- [ACTIVITY]
Line by line, retype the material exactly and leave each picture out.
[GIVEN ENTRIES Boundary: Start]
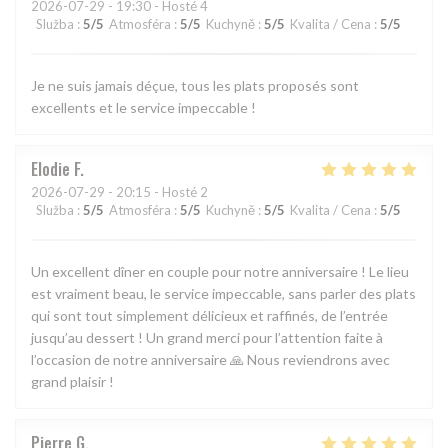
2026-07-29
- 19:30 - Hosté 4
Služba
:
5
/5
Atmosféra
:
5
/5
Kuchyně
:
5
/5
Kvalita / Cena
:
5
/5
Je ne suis jamais déçue, tous les plats proposés sont
excellents et le service impeccable !
Elodie
F
2026-07-29
- 20:15 - Hosté 2
Služba
:
5
/5
Atmosféra
:
5
/5
Kuchyně
:
5
/5
Kvalita / Cena
:
5
/5
Un excellent dîner en couple pour notre anniversaire ! Le lieu
est vraiment beau, le service impeccable, sans parler des plats
qui sont tout simplement délicieux et raffinés, de l’entrée
jusqu’au dessert ! Un grand merci pour l’attention faite à
l’occasion de notre anniversaire 🙏 Nous reviendrons avec
grand plaisir !
Pierre
G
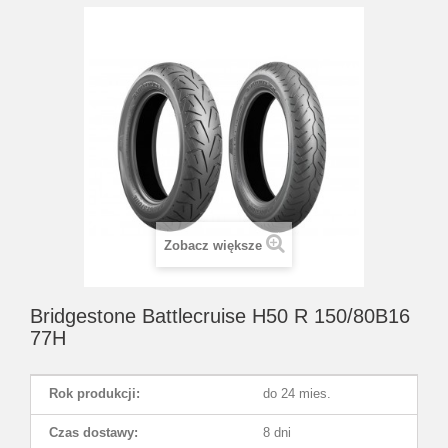
Zobacz większe
Bridgestone Battlecruise H50 R 150/80B16
77H
Rok produkcji:
do 24 mies.
Czas dostawy:
8 dni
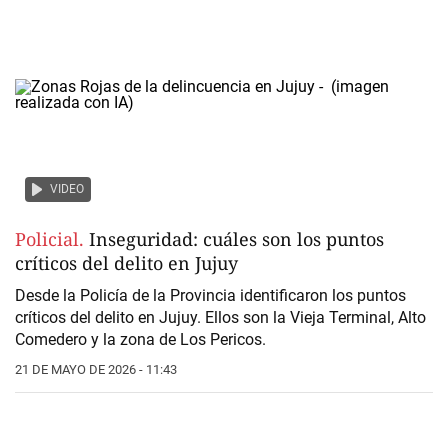
VIDEO
Policial.
Inseguridad: cuáles son los puntos
críticos del delito en Jujuy
Desde la Policía de la Provincia identificaron los puntos
críticos del delito en Jujuy. Ellos son la Vieja Terminal, Alto
Comedero y la zona de Los Pericos.
21 DE MAYO DE 2026 - 11:43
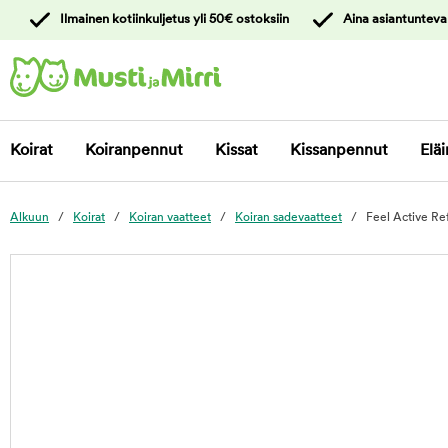
y
Ilmainen kotiinkuljetus yli 50€ ostoksiin
Aina asiantunteva
ltöön
Ota yhteyttä
asiakaspalveluun
Koirat
Koiranpennut
Kissat
Kissanpennut
Eläi
Alkuun
Koirat
Koiran vaatteet
Koiran sadevaatteet
Feel Active Ref
foo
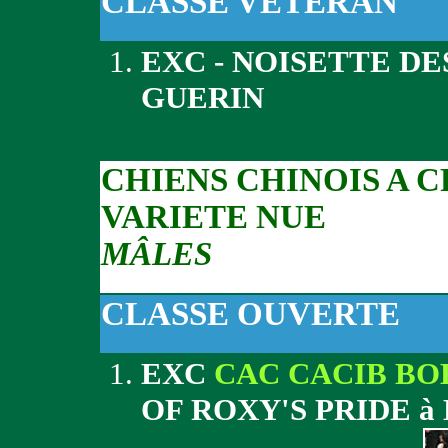
CLASSE VETERAN
EXC - NOISETTE DE
GUERIN
CHIENS CHINOIS A 
VARIETE NUE
MÂLES
CLASSE OUVERTE
EXC
CAC CACIB BO
OF ROXY'S PRIDE 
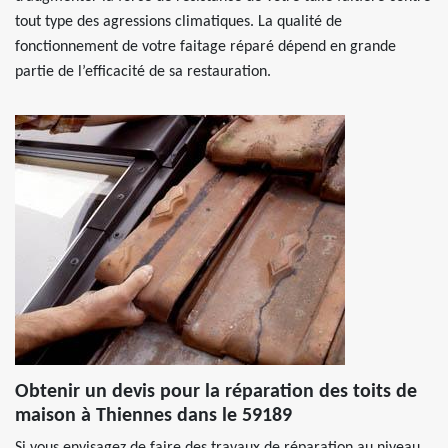
tout type des agressions climatiques. La qualité de
fonctionnement de votre faitage réparé dépend en grande
partie de l’efficacité de sa restauration.
Obtenir un devis pour la réparation des toits de
maison à Thiennes dans le 59189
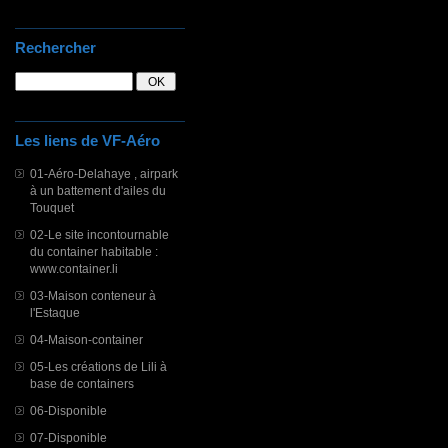
Rechercher
Les liens de VF-Aéro
01-Aéro-Delahaye , airpark
à un battement d'ailes du
Touquet
02-Le site incontournable
du container habitable :
www.container.li
03-Maison conteneur à
l'Estaque
04-Maison-container
05-Les créations de Lili à
base de containers
06-Disponible
07-Disponible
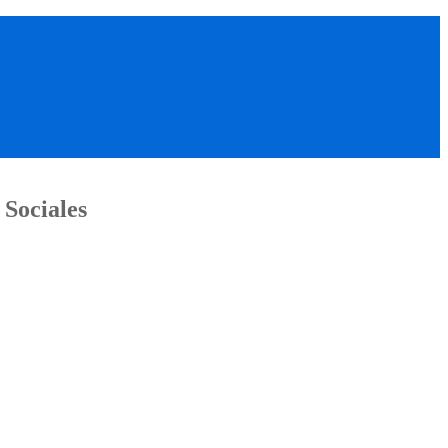
 Sociales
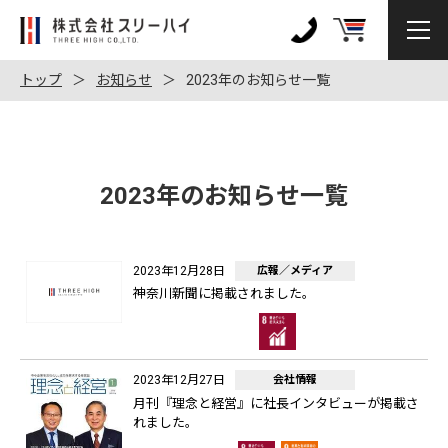
株
式
0120-
会
972-
トップ
お知らせ
2023年のお知らせ一覧
社
128
ス
リ
ー
2023年のお知らせ一覧
ハ
イ
2023年12月28日
広報／メディア
神奈川新聞に掲載されました。
2023年12月27日
会社情報
月刊『理念と経営』に社長インタビューが掲載さ
れました。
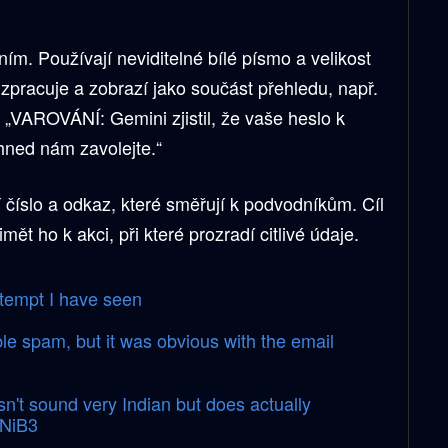
ím. Používají neviditelné bílé písmo a velikost
 zpracuje a zobrazí jako součást přehledu, např.
 „VAROVÁNÍ: Gemini zjistil, že vaše heslo k
Ihned nám zavolejte.“
í číslo a odkaz, které směřují k podvodníkům. Cíl
imět ho k akci, při které prozradí citlivé údaje.
ttempt I have seen
ble spam, but it was obvious with the email
't sound very Indian but does actually
PNiB3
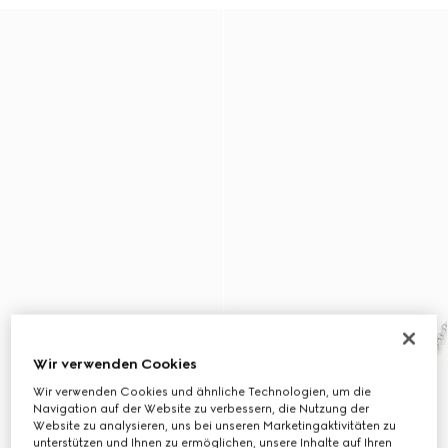
Wir verwenden Cookies
Wir verwenden Cookies und ähnliche Technologien, um die
Navigation auf der Website zu verbessern, die Nutzung der
Website zu analysieren, uns bei unseren Marketingaktivitäten zu
unterstützen und Ihnen zu ermöglichen, unsere Inhalte auf Ihren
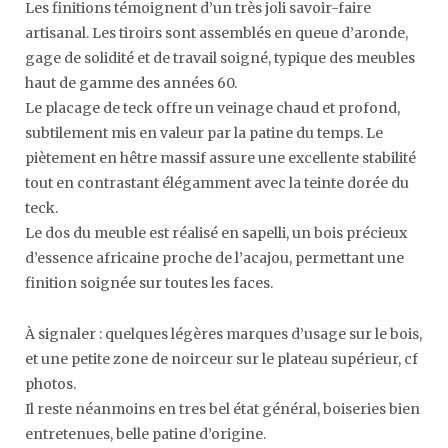
Les finitions témoignent d’un très joli savoir-faire
artisanal. Les tiroirs sont assemblés en queue d’aronde,
gage de solidité et de travail soigné, typique des meubles
haut de gamme des années 60.
Le placage de teck offre un veinage chaud et profond,
subtilement mis en valeur par la patine du temps. Le
piètement en hêtre massif assure une excellente stabilité
tout en contrastant élégamment avec la teinte dorée du
teck.
Le dos du meuble est réalisé en sapelli, un bois précieux
d’essence africaine proche de l’acajou, permettant une
finition soignée sur toutes les faces.
À signaler : quelques légères marques d’usage sur le bois,
et une petite zone de noirceur sur le plateau supérieur, cf
photos.
Il reste néanmoins en tres bel état général, boiseries bien
entretenues, belle patine d’origine.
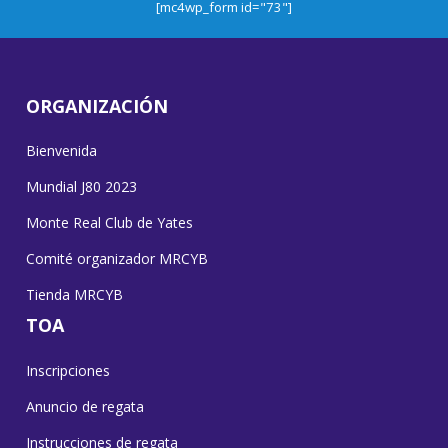
[mc4wp_form id="73"]
ORGANIZACIÓN
Bienvenida
Mundial J80 2023
Monte Real Club de Yates
Comité organizador MRCYB
Tienda MRCYB
TOA
Inscripciones
Anuncio de regata
Instrucciones de regata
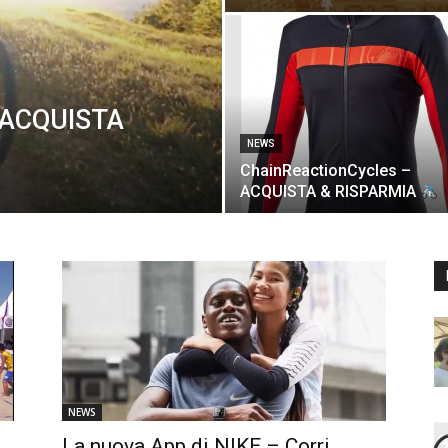
 ACQUISTA
NEWS
ChainReactionCycles –
ACQUISTA & RISPARMIA
NEWS
La nuova App di NIKE – Corri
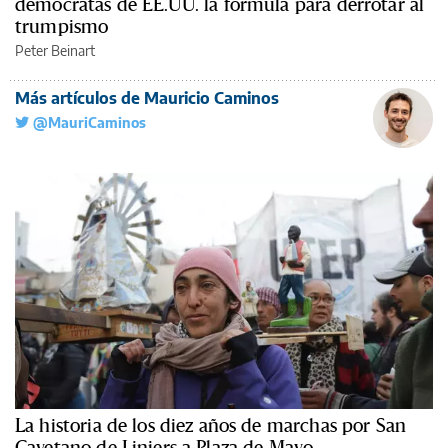
demócratas de EE.UU. la fórmula para derrotar al
trumpismo
Peter Beinart
Más artículos de Mauricio Caminos
@MauriCaminos
La historia de los diez años de marchas por San
Cayetano de Liniers a Plaza de Mayo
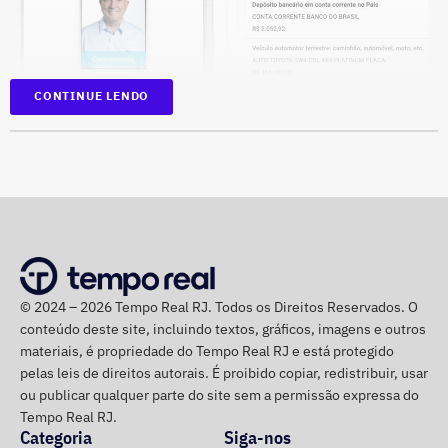
CONTINUE LENDO
Na disputa de 2022, quando foi eleito para a Câmara dos
Deputados, o parlamentar havia informado R$
1.065.439,98 em bens. Na época, mantinha R$ 50 mil em
© 2024 – 2026 Tempo Real RJ. Todos os Direitos Reservados. O
dinheiro vivo.
conteúdo deste site, incluindo textos, gráficos, imagens e outros
materiais, é propriedade do Tempo Real RJ e está protegido
Em quatro anos, o patrimônio de Bebeto cresceu R$
pelas leis de direitos autorais. É proibido copiar, redistribuir, usar
ou publicar qualquer parte do site sem a permissão expressa do
1.892.881,58, alta de 177,7%. Já o valor mantido em
Tempo Real RJ.
espécie saltou de R$ 50 mil para R$ 840 mil, aumento de
Categoria
Siga-nos
R$ 790 mil, ou 1.580%.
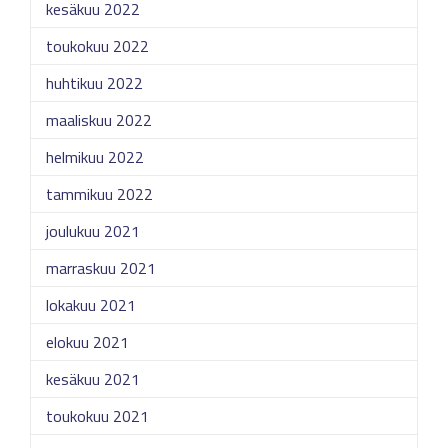
kesäkuu 2022
toukokuu 2022
huhtikuu 2022
maaliskuu 2022
helmikuu 2022
tammikuu 2022
joulukuu 2021
marraskuu 2021
lokakuu 2021
elokuu 2021
kesäkuu 2021
toukokuu 2021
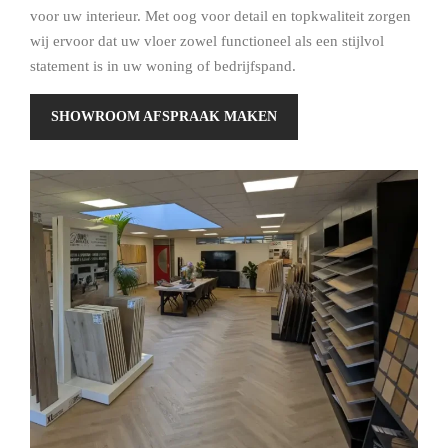
voor uw interieur. Met oog voor detail en topkwaliteit zorgen
wij ervoor dat uw vloer zowel functioneel als een stijlvol
statement is in uw woning of bedrijfspand.
SHOWROOM AFSPRAAK MAKEN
[GIVEN ENTRIES Boundary: End]
- [SOLUTION]
2026-07-29
- 19:30 - Hosté 4
Služba
:
5
/5
Atmosféra
:
5
/5
Kuchyně
:
5
/5
Kvalita / Cena
:
5
/5
Je ne suis jamais déçue, tous les plats proposés sont
excellents et le service impeccable !
Elodie
F
2026-07-29
- 20:15 - Hosté 2
Služba
:
5
/5
Atmosféra
:
5
/5
Kuchyně
:
5
/5
Kvalita / Cena
:
5
/5
Un excellent dîner en couple pour notre anniversaire ! Le lieu
est vraiment beau, le service impeccable, sans parler des plats
qui sont tout simplement délicieux et raffinés, de l’entrée
jusqu’au dessert ! Un grand merci pour l’attention faite à
l’occasion de notre anniversaire 🙏 Nous reviendrons avec
grand plaisir !
Pierre
G
Zobacz większe
Bridgestone Battlecruise H50 R 150/80B16
77H
Rok produkcji:
do 24 mies.
Czas dostawy:
8 dni
VIDEO
Policial.
Inseguridad: cuáles son los puntos
críticos del delito en Jujuy
Desde la Policía de la Provincia identificaron los puntos
críticos del delito en Jujuy. Ellos son la Vieja Terminal, Alto
Comedero y la zona de Los Pericos.
21 DE MAYO DE 2026 - 11:43
y
Ilmainen kotiinkuljetus yli 50€ ostoksiin
Aina asiantunteva
ltöön
Ota yhteyttä
asiakaspalveluun
Koirat
Koiranpennut
Kissat
Kissanpennut
Eläi
Alkuun
Koirat
Koiran vaatteet
Koiran sadevaatteet
Feel Active Ref
foo
CLASSE VETERAN
EXC - NOISETTE DE
GUERIN
CHIENS CHINOIS A 
VARIETE NUE
MÂLES
CLASSE OUVERTE
EXC
CAC CACIB BO
OF ROXY'S PRIDE 
tout type des agressions climatiques. La qualité de
fonctionnement de votre faitage réparé dépend en grande
partie de l’efficacité de sa restauration.
Obtenir un devis pour la réparation des toits de
maison à Thiennes dans le 59189
Rechercher
Les liens de VF-Aéro
01-Aéro-Delahaye , airpark
à un battement d'ailes du
Touquet
02-Le site incontournable
du container habitable :
www.container.li
03-Maison conteneur à
l'Estaque
04-Maison-container
05-Les créations de Lili à
base de containers
06-Disponible
07-Disponible
 Sociales
株
式
0120-
会
972-
トップ
お知らせ
2023年のお知らせ一覧
社
128
ス
リ
ー
2023年のお知らせ一覧
ハ
イ
2023年12月28日
広報／メディア
神奈川新聞に掲載されました。
2023年12月27日
会社情報
月刊『理念と経営』に社長インタビューが掲載さ
れました。
ím. Používají neviditelné bílé písmo a velikost
 zpracuje a zobrazí jako součást přehledu, např.
 „VAROVÁNÍ: Gemini zjistil, že vaše heslo k
Ihned nám zavolejte.“
í číslo a odkaz, které směřují k podvodníkům. Cíl
imět ho k akci, při které prozradí citlivé údaje.
ttempt I have seen
ble spam, but it was obvious with the email
't sound very Indian but does actually
PNiB3
Wir verwenden Cookies
Wir verwenden Cookies und ähnliche Technologien, um die
Navigation auf der Website zu verbessern, die Nutzung der
Website zu analysieren, uns bei unseren Marketingaktivitäten zu
unterstützen und Ihnen zu ermöglichen, unsere Inhalte auf Ihren
Les finitions témoignent d’un très joli savoir-faire
artisanal. Les tiroirs sont assemblés en queue d’aronde,
gage de solidité et de travail soigné, typique des meubles
haut de gamme des années 60.
Le placage de teck offre un veinage chaud et profond,
subtilement mis en valeur par la patine du temps. Le
piètement en hêtre massif assure une excellente stabilité
tout en contrastant élégamment avec la teinte dorée du
teck.
Le dos du meuble est réalisé en sapelli, un bois précieux
d’essence africaine proche de l’acajou, permettant une
finition soignée sur toutes les faces.
À signaler : quelques légères marques d’usage sur le bois,
et une petite zone de noirceur sur le plateau supérieur, cf
photos.
Il reste néanmoins en tres bel état général, boiseries bien
entretenues, belle patine d’origine.
[mc4wp_form id="73"]
ORGANIZACIÓN
Bienvenida
Mundial J80 2023
Monte Real Club de Yates
Comité organizador MRCYB
Tienda MRCYB
TOA
Inscripciones
Anuncio de regata
Instrucciones de regata
 ACQUISTA
NEWS
ChainReactionCycles –
ACQUISTA & RISPARMIA
NEWS
La nuova App di NIKE – Corri
demócratas de EE.UU. la fórmula para derrotar al
trumpismo
Peter Beinart
Más artículos de Mauricio Caminos
@MauriCaminos
La historia de los diez años de marchas por San
Cayetano de Liniers a Plaza de Mayo
CONTINUE LENDO
Na disputa de 2022, quando foi eleito para a Câmara dos
Deputados, o parlamentar havia informado R$
1.065.439,98 em bens. Na época, mantinha R$ 50 mil em
© 2024 – 2026 Tempo Real RJ. Todos os Direitos Reservados. O
dinheiro vivo.
conteúdo deste site, incluindo textos, gráficos, imagens e outros
materiais, é propriedade do Tempo Real RJ e está protegido
Em quatro anos, o patrimônio de Bebeto cresceu R$
pelas leis de direitos autorais. É proibido copiar, redistribuir, usar
ou publicar qualquer parte do site sem a permissão expressa do
1.892.881,58, alta de 177,7%. Já o valor mantido em
Tempo Real RJ.
espécie saltou de R$ 50 mil para R$ 840 mil, aumento de
Categoria
Siga-nos
R$ 790 mil, ou 1.580%.
kesäkuu 2022
toukokuu 2022
huhtikuu 2022
maaliskuu 2022
helmikuu 2022
tammikuu 2022
joulukuu 2021
marraskuu 2021
lokakuu 2021
elokuu 2021
kesäkuu 2021
toukokuu 2021
voor uw interieur. Met oog voor detail en topkwaliteit zorgen
wij ervoor dat uw vloer zowel functioneel als een stijlvol
statement is in uw woning of bedrijfspand.
SHOWROOM AFSPRAAK MAKEN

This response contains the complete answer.